-- PARTES DO EXERCÍCIO --
(1) Segundo o trecho da palestra sobre gênero, que cargo ocupa a Dra. Laudelina Inácio da Silva?
(2) Reescreva de forma mais concisa o parágrafo do trecho da palestra sobre gênero iniciado por "Inicialmente eu gostaria de agradecer", preservando os fatos principais.
(3) Prossiga com o trecho da palestra sobre gênero a partir do ponto em que ele termina.

-- TRECHO DO TEXTO --
Ministra Maria Elizabeth (STM) Profere Palestra na Conferência Internacional da FIFCJ/ABMCJ em Goiânia no último mês de novembro de 2019

PALESTRA

“DO QUE FALAMOS QUANDO FALAMOS DE GÊNERO?

Maria Elizabeth Guimarães Teixeira Rocha

Inicialmente eu gostaria de agradecer a Dra. Laudelina Inácio da Silva, Presidente Nacional da Associação Brasileira das Mulheres de Carreiras Jurídicas, Instituição a qual eu integro, pelo honroso convite para proferir palestra de abertura nesta relevante conferência internacional sobre um tema tão relevante que é a construção da igualdade de gênero e dos direitos das meninas e mulheres.

E sob esta perspectiva entendi por bem pontuar na palestra introdutória a discussão sobre “O que falamos quando falamos de Gênero?”, um assunto complexo e desafiador.

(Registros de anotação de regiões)
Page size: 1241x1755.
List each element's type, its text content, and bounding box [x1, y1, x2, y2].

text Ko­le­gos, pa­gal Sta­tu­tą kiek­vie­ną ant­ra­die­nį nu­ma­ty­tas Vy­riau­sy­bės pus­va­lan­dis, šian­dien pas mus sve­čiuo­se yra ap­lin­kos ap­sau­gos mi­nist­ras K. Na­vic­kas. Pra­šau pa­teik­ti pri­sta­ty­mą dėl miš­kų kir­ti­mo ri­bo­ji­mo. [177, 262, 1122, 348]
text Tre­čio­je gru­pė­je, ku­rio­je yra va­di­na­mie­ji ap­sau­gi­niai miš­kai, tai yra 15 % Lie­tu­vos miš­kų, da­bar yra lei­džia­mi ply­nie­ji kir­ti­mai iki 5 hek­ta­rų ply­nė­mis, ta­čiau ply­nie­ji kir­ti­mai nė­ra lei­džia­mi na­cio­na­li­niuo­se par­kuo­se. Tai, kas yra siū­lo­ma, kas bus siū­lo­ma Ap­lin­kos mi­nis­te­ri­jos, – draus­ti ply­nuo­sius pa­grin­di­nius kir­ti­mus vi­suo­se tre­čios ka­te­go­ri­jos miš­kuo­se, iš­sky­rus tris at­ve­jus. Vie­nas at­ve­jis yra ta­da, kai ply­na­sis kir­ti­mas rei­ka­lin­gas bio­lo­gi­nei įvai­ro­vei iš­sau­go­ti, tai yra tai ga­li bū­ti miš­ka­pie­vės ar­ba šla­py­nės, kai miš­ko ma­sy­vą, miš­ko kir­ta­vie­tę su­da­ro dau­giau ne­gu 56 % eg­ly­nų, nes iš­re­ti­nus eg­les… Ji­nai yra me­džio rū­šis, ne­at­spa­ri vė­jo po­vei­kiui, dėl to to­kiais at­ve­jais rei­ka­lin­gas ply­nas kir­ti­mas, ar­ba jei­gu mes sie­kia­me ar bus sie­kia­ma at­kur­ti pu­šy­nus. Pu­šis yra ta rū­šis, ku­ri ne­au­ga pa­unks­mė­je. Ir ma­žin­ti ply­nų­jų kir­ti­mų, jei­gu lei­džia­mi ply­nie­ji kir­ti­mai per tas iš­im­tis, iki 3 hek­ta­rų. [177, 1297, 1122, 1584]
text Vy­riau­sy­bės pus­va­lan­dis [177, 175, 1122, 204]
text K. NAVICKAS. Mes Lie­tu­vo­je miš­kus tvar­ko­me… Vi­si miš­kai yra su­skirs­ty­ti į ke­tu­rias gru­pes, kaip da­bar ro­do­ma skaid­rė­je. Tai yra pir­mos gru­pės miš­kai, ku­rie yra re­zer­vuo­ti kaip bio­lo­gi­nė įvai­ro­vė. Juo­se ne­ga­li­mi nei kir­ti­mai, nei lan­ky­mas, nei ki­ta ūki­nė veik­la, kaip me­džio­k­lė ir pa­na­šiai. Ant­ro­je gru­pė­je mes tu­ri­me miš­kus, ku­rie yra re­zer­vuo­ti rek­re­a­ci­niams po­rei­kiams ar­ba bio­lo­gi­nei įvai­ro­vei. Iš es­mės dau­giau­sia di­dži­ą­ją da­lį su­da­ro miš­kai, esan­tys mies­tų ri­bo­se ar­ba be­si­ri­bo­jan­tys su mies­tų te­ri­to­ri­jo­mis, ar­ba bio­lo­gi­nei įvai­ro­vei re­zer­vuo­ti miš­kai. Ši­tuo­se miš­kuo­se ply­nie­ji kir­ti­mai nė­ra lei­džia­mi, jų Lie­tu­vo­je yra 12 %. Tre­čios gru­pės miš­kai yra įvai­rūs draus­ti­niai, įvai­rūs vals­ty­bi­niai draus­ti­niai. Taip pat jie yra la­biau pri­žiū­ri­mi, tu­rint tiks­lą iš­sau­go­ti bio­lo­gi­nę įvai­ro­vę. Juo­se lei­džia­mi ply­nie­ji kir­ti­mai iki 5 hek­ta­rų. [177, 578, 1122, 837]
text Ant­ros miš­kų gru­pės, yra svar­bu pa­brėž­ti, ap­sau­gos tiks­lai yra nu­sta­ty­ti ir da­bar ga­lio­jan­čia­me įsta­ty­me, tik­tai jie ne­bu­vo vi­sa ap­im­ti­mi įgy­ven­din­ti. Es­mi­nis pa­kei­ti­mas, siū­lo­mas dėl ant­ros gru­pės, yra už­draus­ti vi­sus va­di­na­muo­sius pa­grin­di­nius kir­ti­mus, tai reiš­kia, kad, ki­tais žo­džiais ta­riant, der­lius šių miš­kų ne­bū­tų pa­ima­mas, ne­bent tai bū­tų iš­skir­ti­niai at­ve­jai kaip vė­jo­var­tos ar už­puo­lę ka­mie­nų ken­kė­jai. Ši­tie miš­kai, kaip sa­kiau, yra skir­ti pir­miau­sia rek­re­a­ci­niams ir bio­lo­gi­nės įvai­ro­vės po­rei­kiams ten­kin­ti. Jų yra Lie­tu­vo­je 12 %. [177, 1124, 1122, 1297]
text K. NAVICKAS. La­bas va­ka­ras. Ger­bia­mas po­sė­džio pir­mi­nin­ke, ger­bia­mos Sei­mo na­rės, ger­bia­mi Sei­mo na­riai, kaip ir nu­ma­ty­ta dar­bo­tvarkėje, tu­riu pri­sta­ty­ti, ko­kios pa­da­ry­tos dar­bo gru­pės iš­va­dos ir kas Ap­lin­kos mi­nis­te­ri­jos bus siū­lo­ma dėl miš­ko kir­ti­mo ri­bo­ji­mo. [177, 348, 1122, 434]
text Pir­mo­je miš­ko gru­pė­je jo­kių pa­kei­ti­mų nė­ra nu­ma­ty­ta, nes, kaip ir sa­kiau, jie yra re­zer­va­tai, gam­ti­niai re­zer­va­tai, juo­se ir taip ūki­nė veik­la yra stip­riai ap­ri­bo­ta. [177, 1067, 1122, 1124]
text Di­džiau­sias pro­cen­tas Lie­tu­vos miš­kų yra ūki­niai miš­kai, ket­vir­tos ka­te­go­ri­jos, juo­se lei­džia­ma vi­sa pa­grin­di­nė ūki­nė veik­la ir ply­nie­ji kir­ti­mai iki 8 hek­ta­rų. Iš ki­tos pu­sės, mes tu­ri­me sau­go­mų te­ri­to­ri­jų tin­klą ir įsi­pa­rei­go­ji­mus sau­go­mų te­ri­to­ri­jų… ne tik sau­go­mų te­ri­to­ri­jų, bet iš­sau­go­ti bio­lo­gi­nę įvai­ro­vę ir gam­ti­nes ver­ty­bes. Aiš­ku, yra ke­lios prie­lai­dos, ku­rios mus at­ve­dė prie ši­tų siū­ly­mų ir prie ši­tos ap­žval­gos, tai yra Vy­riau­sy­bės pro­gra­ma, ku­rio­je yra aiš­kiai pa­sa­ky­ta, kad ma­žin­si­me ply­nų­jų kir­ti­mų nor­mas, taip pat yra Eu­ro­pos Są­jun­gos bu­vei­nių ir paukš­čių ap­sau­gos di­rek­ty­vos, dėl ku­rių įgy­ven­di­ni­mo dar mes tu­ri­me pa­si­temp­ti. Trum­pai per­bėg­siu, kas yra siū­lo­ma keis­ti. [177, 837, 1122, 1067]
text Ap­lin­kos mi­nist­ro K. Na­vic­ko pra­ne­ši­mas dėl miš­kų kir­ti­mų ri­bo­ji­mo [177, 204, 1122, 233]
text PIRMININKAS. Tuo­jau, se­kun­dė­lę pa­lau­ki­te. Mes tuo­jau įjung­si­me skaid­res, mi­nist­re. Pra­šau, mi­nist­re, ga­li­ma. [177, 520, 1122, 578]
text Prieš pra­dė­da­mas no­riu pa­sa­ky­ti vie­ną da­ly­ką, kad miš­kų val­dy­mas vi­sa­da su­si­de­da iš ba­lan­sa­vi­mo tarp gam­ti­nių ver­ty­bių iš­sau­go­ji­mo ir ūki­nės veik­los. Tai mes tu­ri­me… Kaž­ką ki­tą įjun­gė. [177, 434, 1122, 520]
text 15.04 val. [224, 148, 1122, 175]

-- RESPOSTAS REDIGIDAS --
(1) Presidente Nacional da Associação Brasileira das Mulheres de Carreiras Jurídicas.

(2) Agradeço à Dra. Laudelina Inácio da Silva, Presidente Nacional da Associação Brasileira das Mulheres de Carreiras Jurídicas, instituição que integro, pelo convite para proferir a palestra de abertura desta conferência internacional sobre a construção da igualdade de gênero e dos direitos das meninas e mulheres.

(3)
O termo “gênero” vem do latim genus que significa nascimento, família, tipo. Tradicionalmente é utilizado como um conceito gramatical de classificação de palavras, dividindo o masculino, o feminino e o neutro. Embora em sua origem grega “genos” e “geneã” se referissem ao sexo das pessoas, somente a partir do século XV que essa associação ocorreu de fato, e o vocábulo gênero utilizado como sinônimo do sexo dos indivíduos.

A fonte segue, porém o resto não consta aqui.